Syarat Umum Pendaftaran CPNS

Meski seleksi belum dibuka, persyaratan CPNS 2026 diperkirakan mengacu pada ketentuan seleksi sebelumnya sebagaimana diatur dalam Keputusan Menteri PANRB Nomor 320 Tahun 2024. Syarat umum meliputi:

  • Warga Negara Indonesia
  • Usia minimal 18 tahun dan maksimal 35 tahun (hingga 40 tahun untuk jabatan tertentu)
  • Tidak pernah dipidana dengan hukuman penjara dua tahun atau lebih
  • Tidak pernah diberhentikan tidak hormat sebagai PNS, TNI, Polri, atau pegawai swasta
  • Tidak berstatus sebagai CPNS, PNS, TNI, atau Polri
  • Tidak menjadi anggota atau pengurus partai politik
  • Memiliki kualifikasi pendidikan sesuai jabatan
  • Sehat jasmani dan rohani
  • Bersedia ditempatkan di seluruh wilayah NKRI atau luar negeri sesuai kebutuhan instansi
  • Memenuhi persyaratan tambahan sesuai ketentuan instansi

Dokumen yang Perlu Disiapkan

Calon pelamar disarankan menyiapkan dokumen berikut sejak dini:

  • Kartu Tanda Penduduk (KTP)
  • Ijazah dan transkrip nilai
  • Sertifikat Pendidik (Serdik) untuk formasi guru
  • Surat Tanda Registrasi (STR) bagi tenaga kesehatan
  • Pas foto berlatar belakang merah
  • Swafoto (selfie)
  • Dokumen tambahan sesuai ketentuan instansi

Alur Pendaftaran Melalui SSCASN

Pendaftaran CPNS 2026 diperkirakan tetap dilakukan secara daring melalui portal resmi SSCASN di sscasn.bkn.go.id. Tahapan pembuatan akun meliputi:

  1. Mengakses laman SSCASN
  2. Memilih menu “Buat Akun”
  3. Mengisi NIK, nomor KK, data diri, email aktif, dan nomor telepon
  4. Mengunggah foto KTP dan swafoto
  5. Membuat kata sandi dan memverifikasi data
  6. Menyelesaikan proses pendaftaran akun

Setelah akun aktif, pelamar dapat login untuk memilih formasi dan mengunggah dokumen persyaratan.
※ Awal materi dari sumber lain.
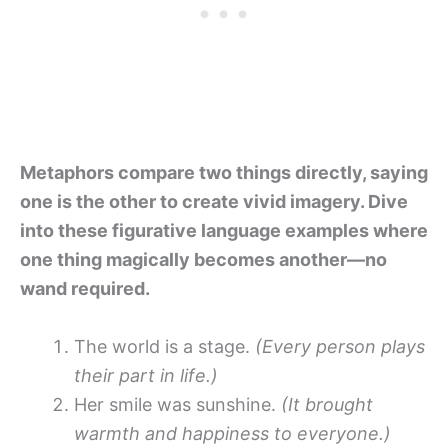
Metaphors compare two things directly, saying
one is the other to create vivid imagery. Dive
into these figurative language examples where
one thing magically becomes another—no
wand required.
The world is a stage.
(Every person plays
their part in life.)
Her smile was sunshine.
(It brought
warmth and happiness to everyone.)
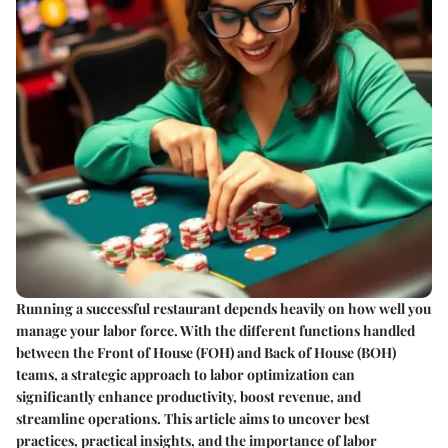
Running a successful restaurant depends heavily on how well you
manage your labor force. With the different functions handled
between the Front of House (FOH) and Back of House (BOH)
teams, a strategic approach to labor optimization can
significantly enhance productivity, boost revenue, and
streamline operations. This article aims to uncover best
practices, practical insights, and the importance of labor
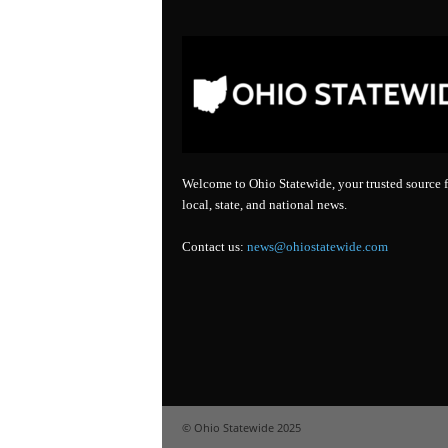
Welcome to Ohio Statewide, your trusted source f
local, state, and national news.
Contact us:
news@ohiostatewide.com
© Ohio Statewide 2025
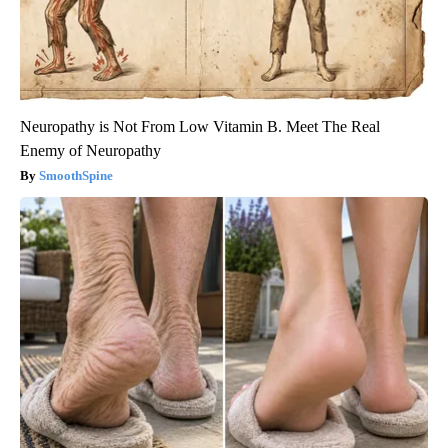
Neuropathy is Not From Low Vitamin B. Meet The Real
Enemy of Neuropathy
SmoothSpine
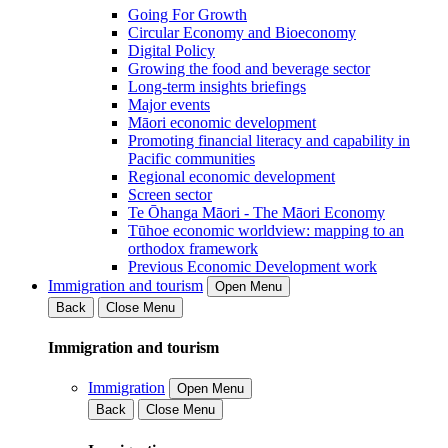
Going For Growth
Circular Economy and Bioeconomy
Digital Policy
Growing the food and beverage sector
Long-term insights briefings
Major events
Māori economic development
Promoting financial literacy and capability in
Pacific communities
Regional economic development
Screen sector
Te Ōhanga Māori - The Māori Economy
Tūhoe economic worldview: mapping to an
orthodox framework
Previous Economic Development work
Immigration and tourism
Open Menu
Back
Close Menu
Immigration and tourism
Immigration
Open Menu
Back
Close Menu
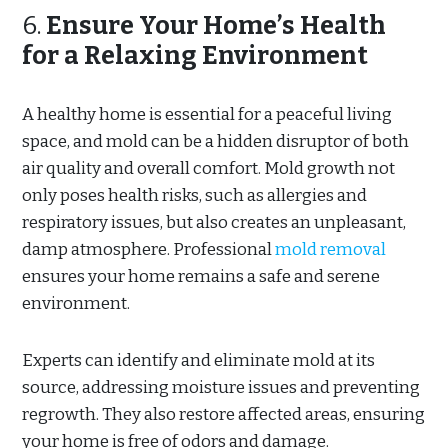
6.
Ensure Your Home’s Health
for a Relaxing Environment
A healthy home is essential for a peaceful living
space, and mold can be a hidden disruptor of both
air quality and overall comfort. Mold growth not
only poses health risks, such as allergies and
respiratory issues, but also creates an unpleasant,
damp atmosphere. Professional
mold removal
ensures your home remains a safe and serene
environment.
Experts can identify and eliminate mold at its
source, addressing moisture issues and preventing
regrowth. They also restore affected areas, ensuring
your home is free of odors and damage.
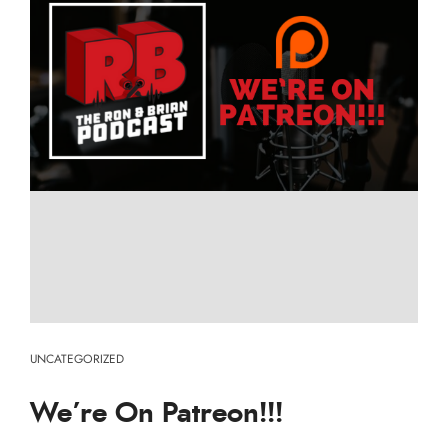
UNCATEGORIZED
We’re On Patreon!!!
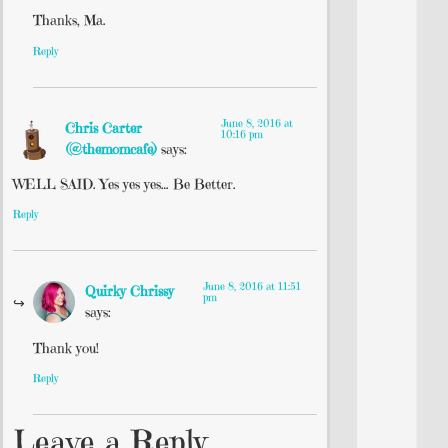
Thanks, Ma.
Reply
June 8, 2016 at
Chris Carter
10:16 pm
(@themomcafe)
says:
WELL SAID. Yes yes yes… Be Better.
Reply
June 8, 2016 at 11:51
Quirky Chrissy
pm
says:
Thank you!
Reply
Leave a Reply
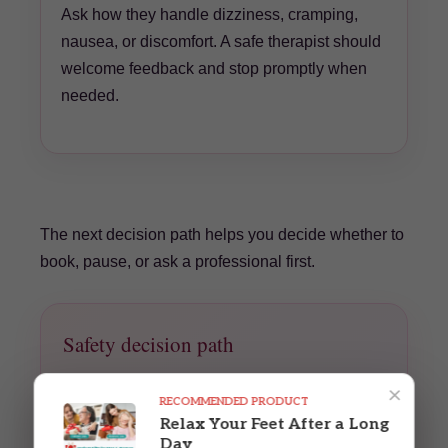
Ask how they handle dizziness, cramping,
nausea, or discomfort. A safe therapist should
welcome feedback and stop promptly when
needed.
The next decision path helps you decide whether to
book, pause, or ask a professional first.
Safety decision path
No new symptoms and clinician has no
×
RECOMMENDED PRODUCT
concerns?
Relax Your Feet After a Long
Book with a prenatal-trained therapist and
Day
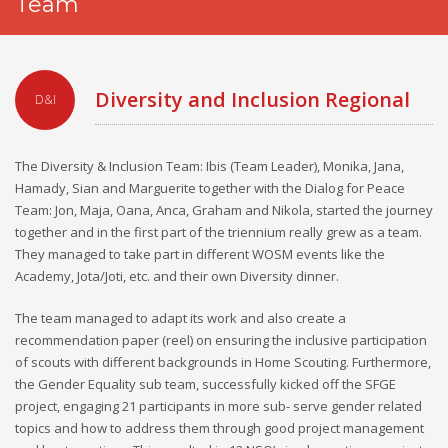
Team
Diversity and Inclusion Regional
D&I
Team
The Diversity & Inclusion Team: Ibis (Team Leader), Monika, Jana,
Hamady, Sian and Marguerite together with the Dialog for Peace
Team: Jon, Maja, Oana, Anca, Graham and Nikola, started the journey
together and in the first part of the triennium really grew as a team.
They managed to take part in different WOSM events like the
Academy, Jota/Joti, etc. and their own Diversity dinner.
The team managed to adapt its work and also create a
recommendation paper (reel) on ensuring the inclusive participation
of scouts with different backgrounds in Home Scouting. Furthermore,
the Gender Equality sub team, successfully kicked off the SFGE
project, engaging 21 participants in more sub- serve gender related
topics and how to address them through good project management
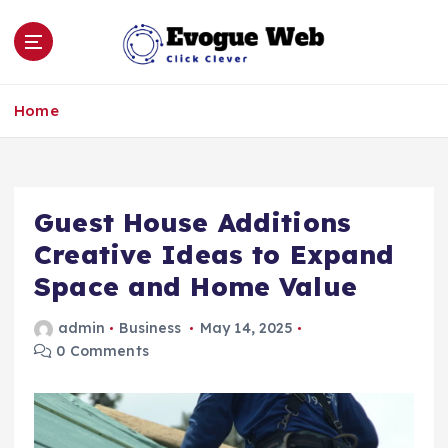
S
k
i
p
Click Clever
t
Home
o
c
o
n
Guest House Additions
t
e
Creative Ideas to Expand
n
Space and Home Value
t
admin
Business
May 14, 2025
0 Comments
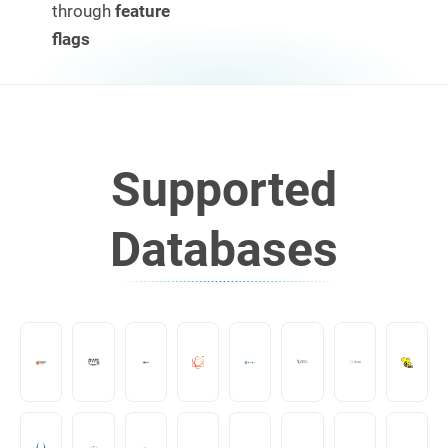
through
feature
flags
Supported
Databases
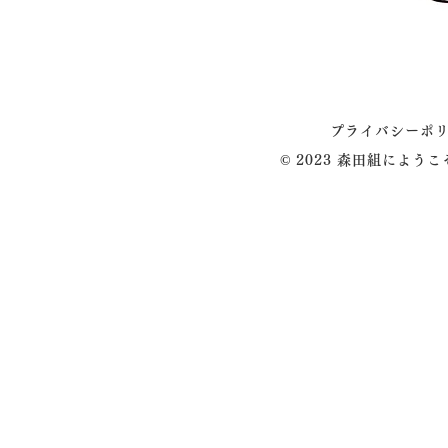
プライバシーポ
© 2023 森田組によう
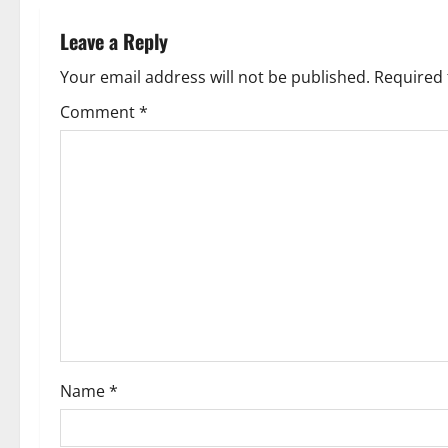
n
Leave a Reply
a
Your email address will not be published.
Required 
v
Comment
*
i
g
a
t
i
o
Name
*
n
Cara Mengecek Formasi CPNS 2026

Apabila seleksi telah dibuka, formasi dapat dicek melalui:

  1. Portal SSCASN
  2. Pemilihan periode pengadaan tahun 2026
  3. Penentuan jenjang pendidikan dan program studi
  4. Pemilihan instansi tujuan
  5. Pemilihan jenis pengadaan “CPNS”
  6. Klik “Cari” untuk melihat daftar formasi tersedia

CPNS 2026 diproyeksikan menjadi momentum penting bagi pencari kerja yang ingin berkarier sebagai aparatur sipil negara. Meski jadwal pendaftaran belum diumumkan, persiapan sejak dini menjadi langkah strategis untuk meningkatkan peluang lolos seleksi.

Pemerintah kembali mengingatkan masyarakat agar hanya mengacu pada sumber informasi resmi dan tidak mudah terpengaruh oleh kabar yang beredar di luar kanal pemerintah.